Once we have learnt this lesson then we can turn to the part of our brain specifically designed for these non-linear problems, the right brain.

This is where we really enter the culture of the holistic because it is here that we change our belief system. We begin to believe that this process of right-brain thinking is the way to solve our non-linear problems. When I say solve I don’t mean in a left-brain way, I mean in a holistic way.

The right brain helps us get to a different place. It helps us understand in an intuitive sense what is going on, what we have to learn, how we have to proceed. The problem is not linear or logical, therefore the process of solving it is not linear or logical, therefore the answer is not linear or logical. Intuitive answers do not always help us reach a predetermined outcome. Instead, they teach us more about ourselves, about reality, about how to be whole and how to live the cycles of life.

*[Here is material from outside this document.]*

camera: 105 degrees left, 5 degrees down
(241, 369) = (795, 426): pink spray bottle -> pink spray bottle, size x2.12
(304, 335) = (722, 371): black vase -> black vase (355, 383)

The answers from our right brain will not come to us by sitting down and thinking about the problem. Thinking, as we have come to know it, is how we define left-brain processing. Right-brain answers will usually come to us out of the blue, sometimes in a dream or as a sign or symbol. The beauty of right-brain thinking is that it doesn’t make our head hurt like left-brain thinking can. Our lives would be easier if we would just leave a lot of our problems with our right brain and know that it can answer them for us.

The process by which our intuition solves problems is non-linear. This means it doesn’t make logical sense; you can’t follow a line of thought from the problem to the solution. It is as if the right brain gathers all the available information (some of which is not available to our conscious thinking brain), puts it in a container, shakes it all up and then extracts the answer. The answer appears to have just popped into our heads but it popped in there because the right brain’s intuitive non-linear processes made it available. We can’t make logical sense of intuitive processes because this is the essence of non-linear thinking – it’s not logical.

Ultimately, we need to use both sides of our brain. The left side tries to take a problem apart and solve the parts, and the right side looks at the problem as a whole and tries to come up with a way forward. The left side needs the right side to see how the parts fit into the whole picture and the right side needs the left to see how the whole picture can be broken down into parts that are more manageable.